Could you write out, exactly and with no pictures, every line from the one containing "hfov_deg: 56.9" through the last line of the entries?

Data for this exercise ▸

────────────────────

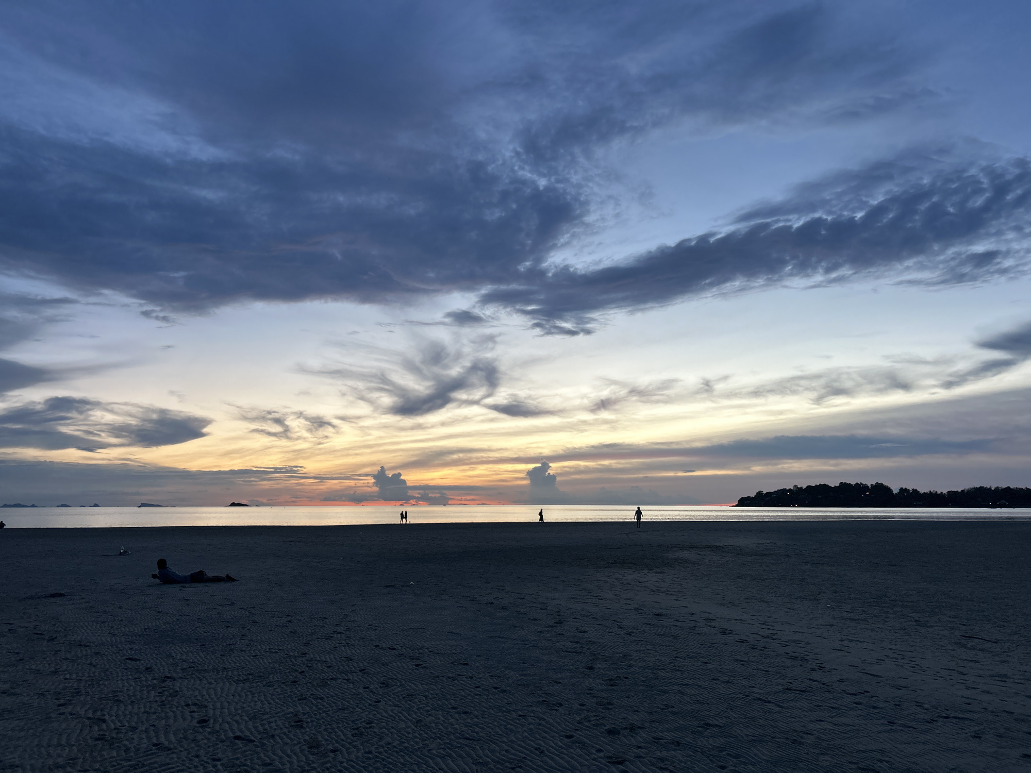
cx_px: 516
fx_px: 774
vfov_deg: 53.1
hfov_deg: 67.3
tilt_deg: +9.7
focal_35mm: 26
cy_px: 386
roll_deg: -0.4
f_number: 1.5
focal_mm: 5.7
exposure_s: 1/119
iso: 125
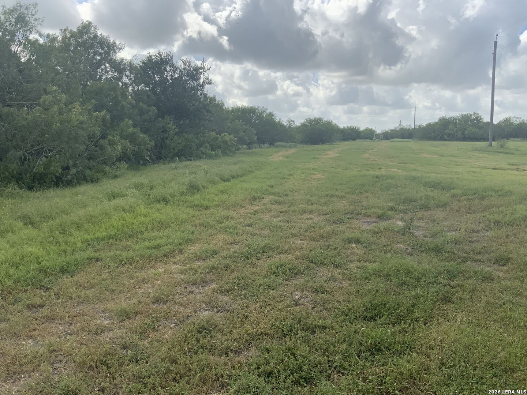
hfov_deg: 61.7
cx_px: 264
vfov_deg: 48.2
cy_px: 198
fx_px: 442
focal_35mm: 29
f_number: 1.8
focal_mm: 3
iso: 16
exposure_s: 1/1626
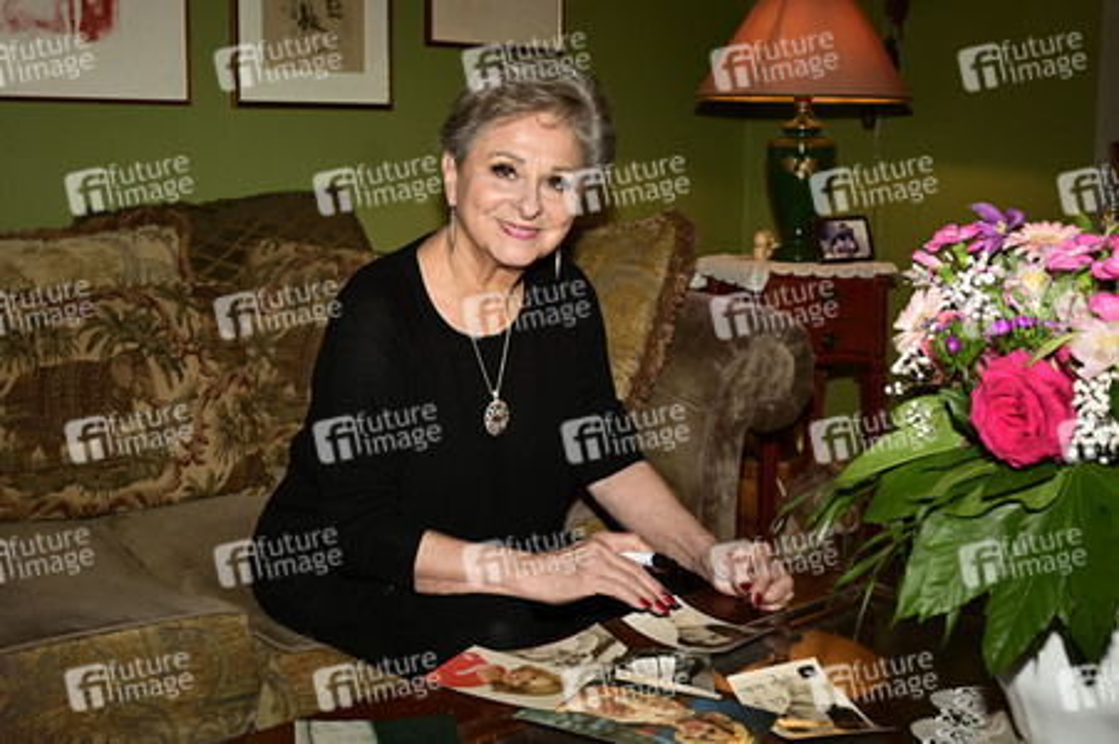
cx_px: 560
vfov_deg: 44.2
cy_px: 372
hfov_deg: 62.8
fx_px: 916
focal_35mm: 30
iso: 1000
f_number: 5.6
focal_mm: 29.5
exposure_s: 1/200
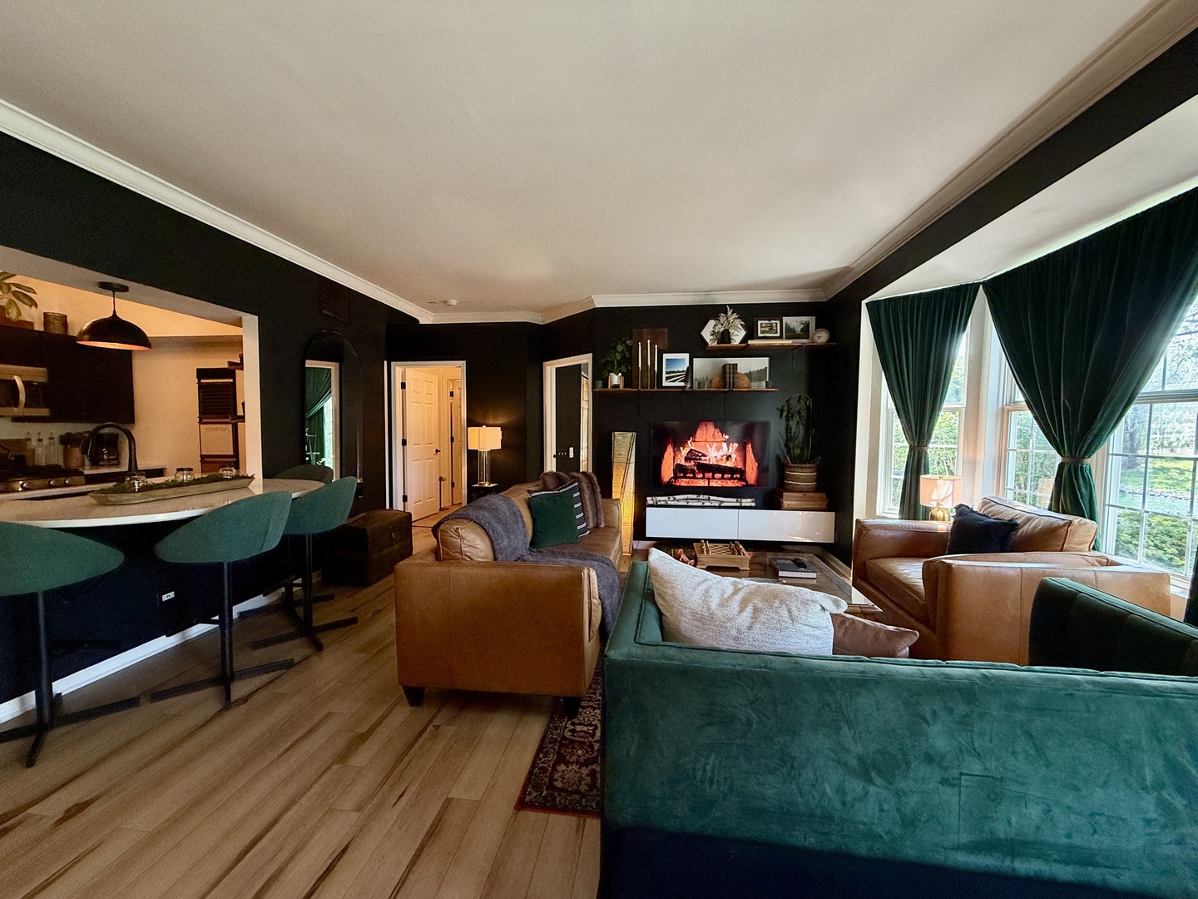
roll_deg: -0.5
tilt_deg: -3.0
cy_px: 450
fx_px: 485
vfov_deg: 85.7
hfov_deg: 102.1
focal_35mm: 14
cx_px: 599
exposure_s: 1/60
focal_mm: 2.22
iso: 160
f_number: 2.2
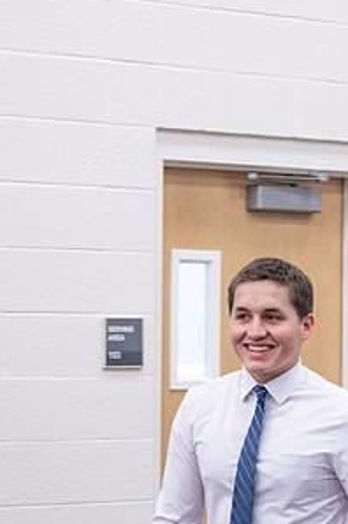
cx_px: 381
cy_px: 321
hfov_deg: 7.6
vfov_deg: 11.6
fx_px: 2587
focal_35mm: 178
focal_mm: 70
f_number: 4
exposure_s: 1/200
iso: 1600
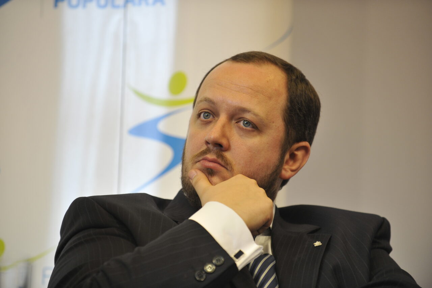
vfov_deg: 6.9
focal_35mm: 200
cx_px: 216
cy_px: 144
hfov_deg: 10.3
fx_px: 2399
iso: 1250
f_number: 3.2
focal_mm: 200
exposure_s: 1/250
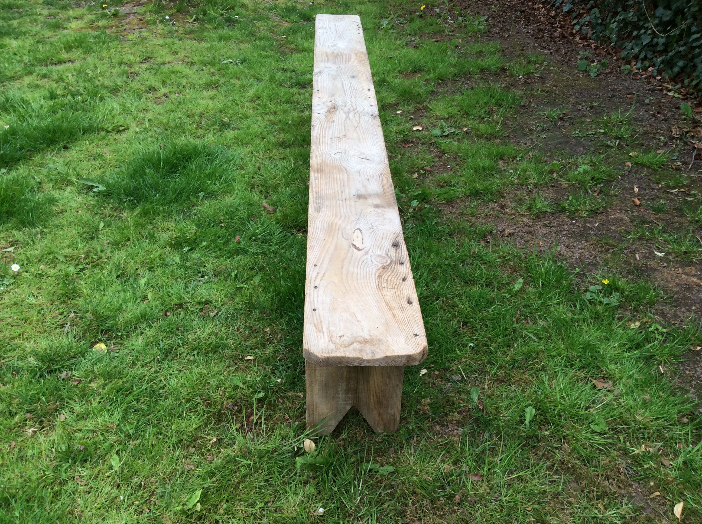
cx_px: 351
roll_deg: +0.6
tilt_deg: -34.0
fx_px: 648
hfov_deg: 56.9
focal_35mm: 32
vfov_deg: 44.1
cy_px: 262
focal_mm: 3.3
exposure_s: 1/430
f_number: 2.4
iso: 32
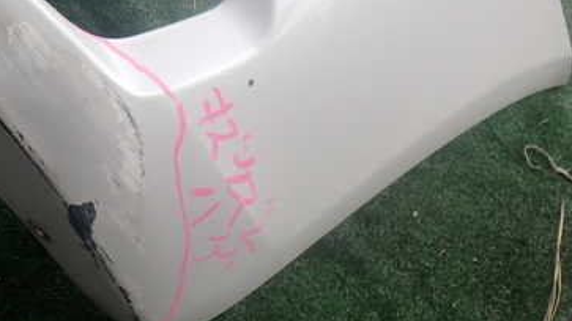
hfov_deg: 37.5
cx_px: 139
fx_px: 819
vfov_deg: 21.7
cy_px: 36
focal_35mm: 54
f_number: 3.2
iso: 100
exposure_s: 1/320
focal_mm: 5.4
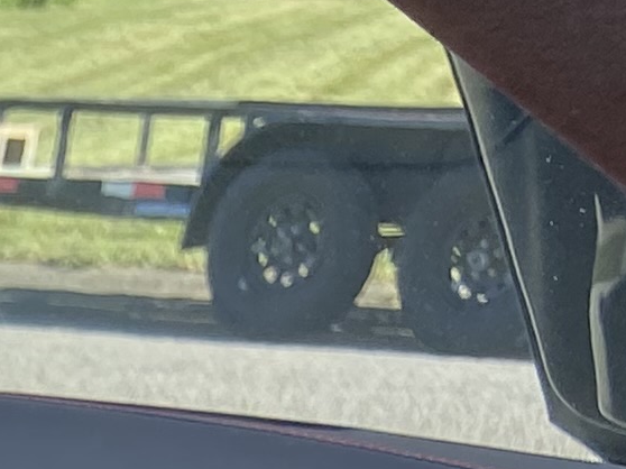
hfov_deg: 8.8
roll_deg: +1.2
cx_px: -1191
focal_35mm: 188
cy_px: 1523
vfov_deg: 6.9
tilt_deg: -24.3
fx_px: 3398
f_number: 1.8
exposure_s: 1/446
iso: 32
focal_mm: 4.25
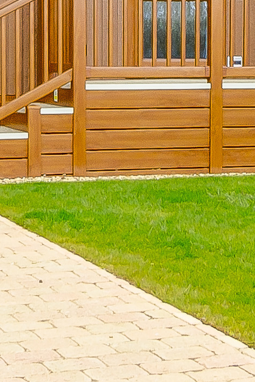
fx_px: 1194
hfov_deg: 12.2
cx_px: 120
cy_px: -6
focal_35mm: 112
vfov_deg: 17.7
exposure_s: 1/15
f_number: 5.6
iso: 200
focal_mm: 11
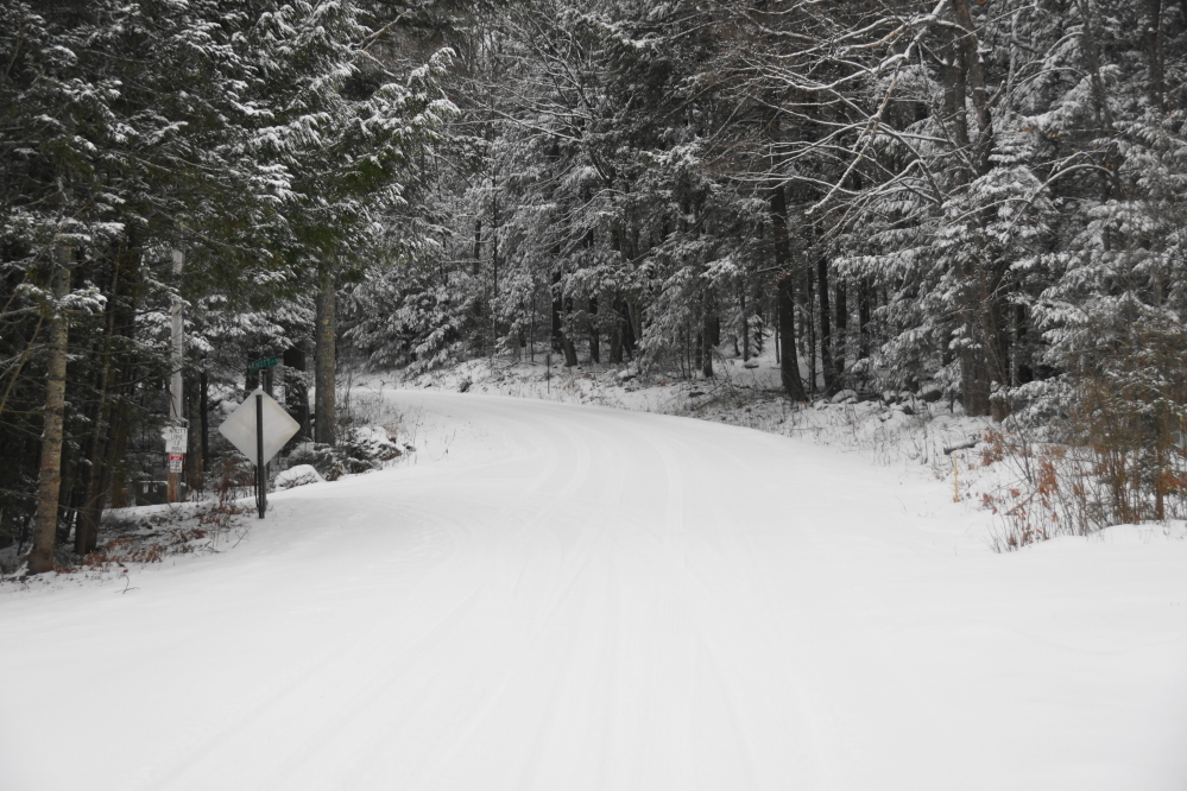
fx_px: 1731
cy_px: 396
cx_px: 594
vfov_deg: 25.8
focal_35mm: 52
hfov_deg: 37.9
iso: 500
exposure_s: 1/60
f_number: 4.5
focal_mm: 35
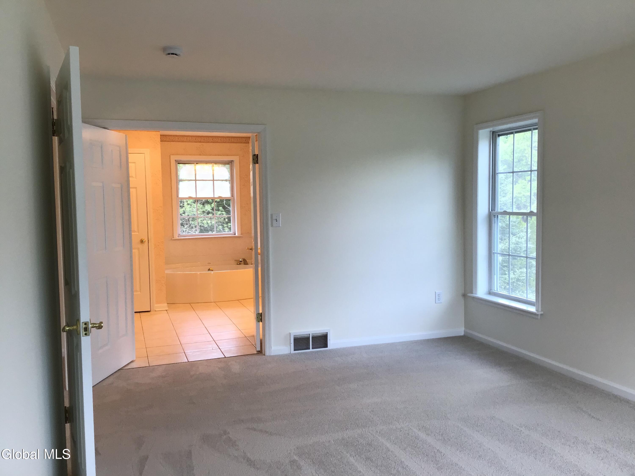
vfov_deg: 45.4
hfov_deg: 58.4
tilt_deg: -4.4
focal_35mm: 31
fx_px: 569
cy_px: 238
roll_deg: -0.1
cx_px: 318
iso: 32
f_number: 2.4
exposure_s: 1/50
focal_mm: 3.3
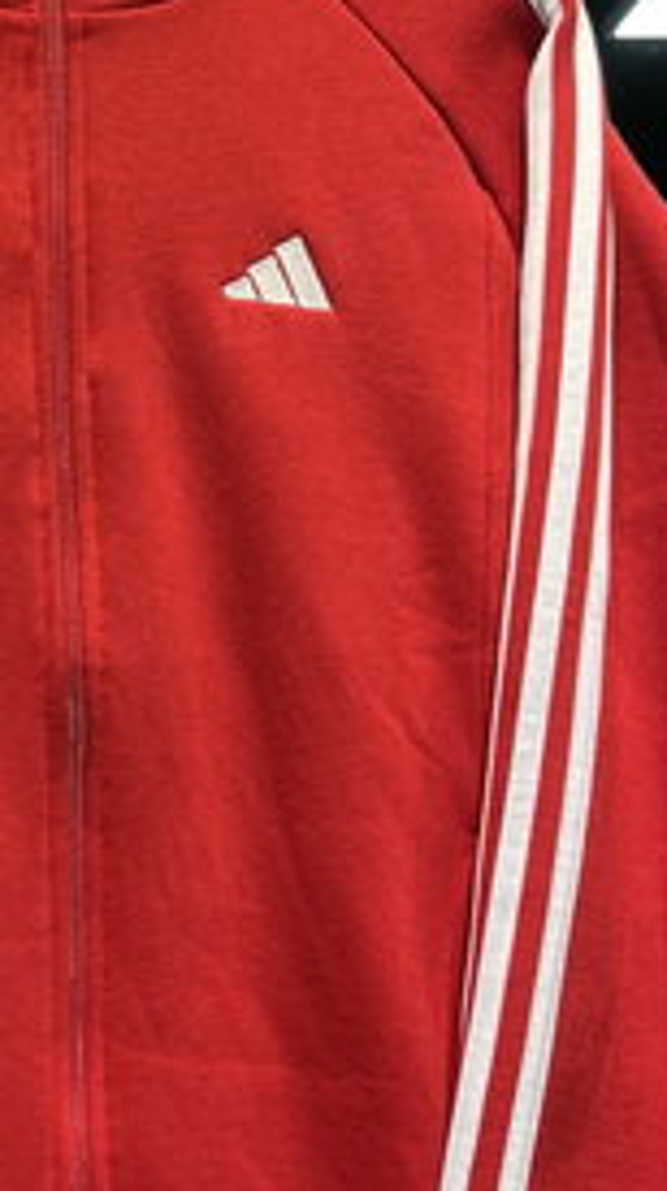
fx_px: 1735
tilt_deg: +3.1
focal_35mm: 55
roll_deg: +1.6
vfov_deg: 37.9
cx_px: 35
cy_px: 652
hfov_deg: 21.2
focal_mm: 5.1
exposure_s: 1/100
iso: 80
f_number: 1.6
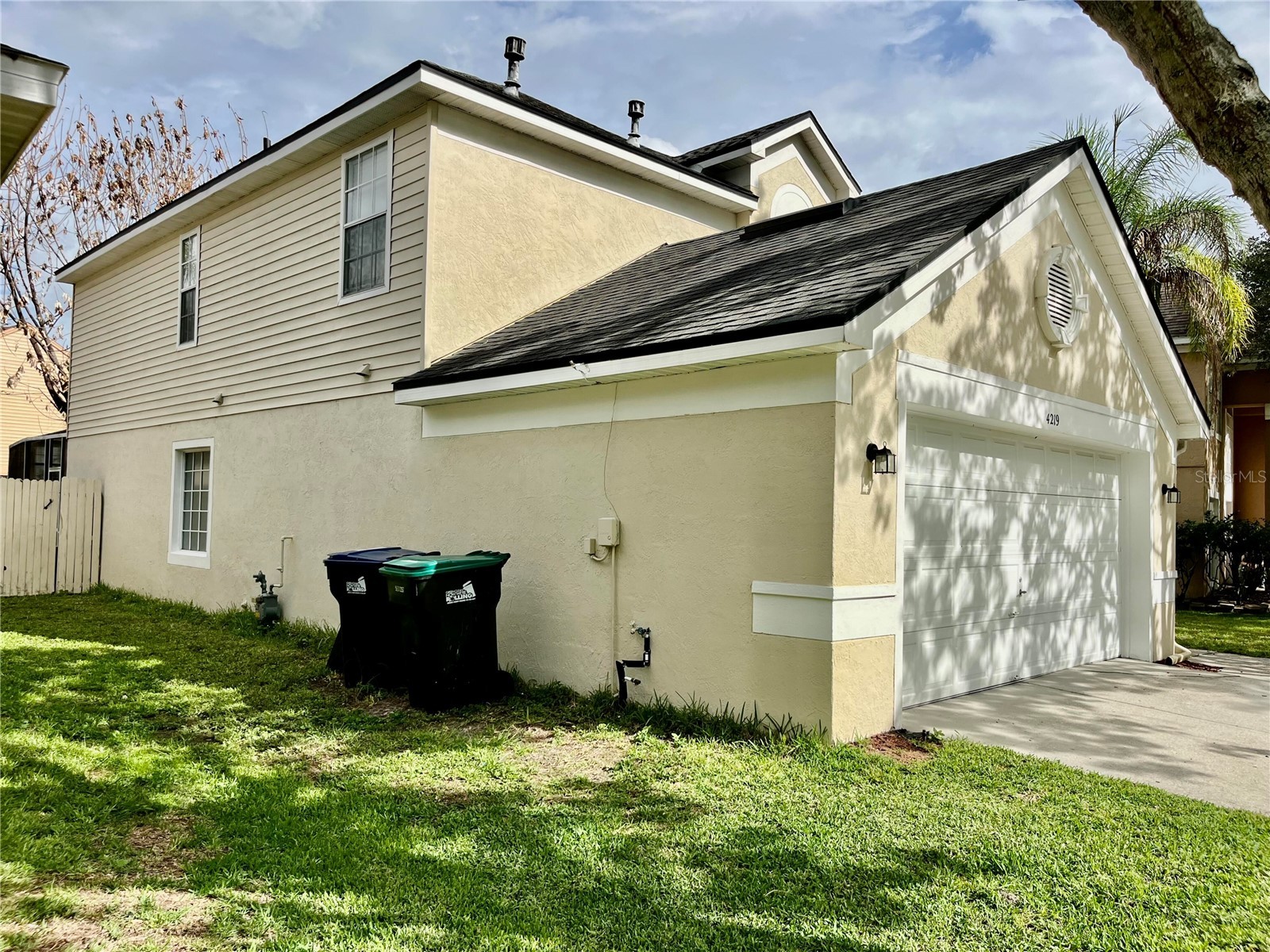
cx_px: 635
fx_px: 954
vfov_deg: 53.1
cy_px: 476
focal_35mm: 26
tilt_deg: +2.2
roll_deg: -1.3
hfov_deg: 67.3
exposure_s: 1/4149
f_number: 1.6
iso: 50
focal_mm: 5.1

────────────────────

Answer box ▸
hfov_deg: 56.9
focal_35mm: 32
vfov_deg: 44.1
cy_px: 262
focal_mm: 3.3
exposure_s: 1/430
f_number: 2.4
iso: 32
hfov_deg: 37.5
cx_px: 139
fx_px: 819
vfov_deg: 21.7
cy_px: 36
focal_35mm: 54
f_number: 3.2
iso: 100
exposure_s: 1/320
focal_mm: 5.4
hfov_deg: 8.8
roll_deg: +1.2
cx_px: -1191
focal_35mm: 188
cy_px: 1523
vfov_deg: 6.9
tilt_deg: -24.3
fx_px: 3398
f_number: 1.8
exposure_s: 1/446
iso: 32
focal_mm: 4.25
fx_px: 1194
hfov_deg: 12.2
cx_px: 120
cy_px: -6
focal_35mm: 112
vfov_deg: 17.7
exposure_s: 1/15
f_number: 5.6
iso: 200
focal_mm: 11
fx_px: 1731
cy_px: 396
cx_px: 594
vfov_deg: 25.8
focal_35mm: 52
hfov_deg: 37.9
iso: 500
exposure_s: 1/60
f_number: 4.5
focal_mm: 35
vfov_deg: 45.4
hfov_deg: 58.4
tilt_deg: -4.4
focal_35mm: 31
fx_px: 569
cy_px: 238
roll_deg: -0.1
cx_px: 318
iso: 32
f_number: 2.4
exposure_s: 1/50
focal_mm: 3.3
fx_px: 1735
tilt_deg: +3.1
focal_35mm: 55
roll_deg: +1.6
vfov_deg: 37.9
cx_px: 35
cy_px: 652
hfov_deg: 21.2
focal_mm: 5.1
exposure_s: 1/100
iso: 80
f_number: 1.6
cx_px: 635
fx_px: 954
vfov_deg: 53.1
cy_px: 476
focal_35mm: 26
tilt_deg: +2.2
roll_deg: -1.3
hfov_deg: 67.3
exposure_s: 1/4149
f_number: 1.6
iso: 50
focal_mm: 5.1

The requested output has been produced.